* Start Data in this exercise *

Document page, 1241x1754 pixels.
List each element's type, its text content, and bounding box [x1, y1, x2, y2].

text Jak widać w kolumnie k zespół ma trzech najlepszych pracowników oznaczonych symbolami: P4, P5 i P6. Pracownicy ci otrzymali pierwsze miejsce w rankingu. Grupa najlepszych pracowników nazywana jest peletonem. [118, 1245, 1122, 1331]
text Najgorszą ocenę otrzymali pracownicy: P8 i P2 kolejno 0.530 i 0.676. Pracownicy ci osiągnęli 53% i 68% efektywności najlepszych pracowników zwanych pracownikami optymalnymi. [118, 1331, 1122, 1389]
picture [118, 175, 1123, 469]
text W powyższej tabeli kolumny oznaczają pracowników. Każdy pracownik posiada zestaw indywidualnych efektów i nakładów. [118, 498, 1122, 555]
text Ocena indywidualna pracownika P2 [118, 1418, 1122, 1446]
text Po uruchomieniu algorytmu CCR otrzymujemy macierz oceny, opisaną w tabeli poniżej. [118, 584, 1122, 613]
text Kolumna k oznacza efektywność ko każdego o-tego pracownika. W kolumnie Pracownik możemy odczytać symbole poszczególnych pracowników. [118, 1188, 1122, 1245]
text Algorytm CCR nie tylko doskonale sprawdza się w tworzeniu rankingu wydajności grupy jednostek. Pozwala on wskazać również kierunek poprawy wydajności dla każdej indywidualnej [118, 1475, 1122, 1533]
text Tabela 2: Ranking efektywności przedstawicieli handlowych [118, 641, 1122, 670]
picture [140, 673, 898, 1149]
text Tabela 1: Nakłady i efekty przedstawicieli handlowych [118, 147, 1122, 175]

* End Data in this exercise *

**Exercise:** Copy out all of the records above, character for character.

**Output for this task:**
Document page, 1241x1754 pixels.
List each element's type, its text content, and bounding box [x1, y1, x2, y2].

text Jak widać w kolumnie k zespół ma trzech najlepszych pracowników oznaczonych symbolami: P4, P5 i P6. Pracownicy ci otrzymali pierwsze miejsce w rankingu. Grupa najlepszych pracowników nazywana jest peletonem. [118, 1245, 1122, 1331]
text Najgorszą ocenę otrzymali pracownicy: P8 i P2 kolejno 0.530 i 0.676. Pracownicy ci osiągnęli 53% i 68% efektywności najlepszych pracowników zwanych pracownikami optymalnymi. [118, 1331, 1122, 1389]
picture [118, 175, 1123, 469]
text W powyższej tabeli kolumny oznaczają pracowników. Każdy pracownik posiada zestaw indywidualnych efektów i nakładów. [118, 498, 1122, 555]
text Ocena indywidualna pracownika P2 [118, 1418, 1122, 1446]
text Po uruchomieniu algorytmu CCR otrzymujemy macierz oceny, opisaną w tabeli poniżej. [118, 584, 1122, 613]
text Kolumna k oznacza efektywność ko każdego o-tego pracownika. W kolumnie Pracownik możemy odczytać symbole poszczególnych pracowników. [118, 1188, 1122, 1245]
text Algorytm CCR nie tylko doskonale sprawdza się w tworzeniu rankingu wydajności grupy jednostek. Pozwala on wskazać również kierunek poprawy wydajności dla każdej indywidualnej [118, 1475, 1122, 1533]
text Tabela 2: Ranking efektywności przedstawicieli handlowych [118, 641, 1122, 670]
picture [140, 673, 898, 1149]
text Tabela 1: Nakłady i efekty przedstawicieli handlowych [118, 147, 1122, 175]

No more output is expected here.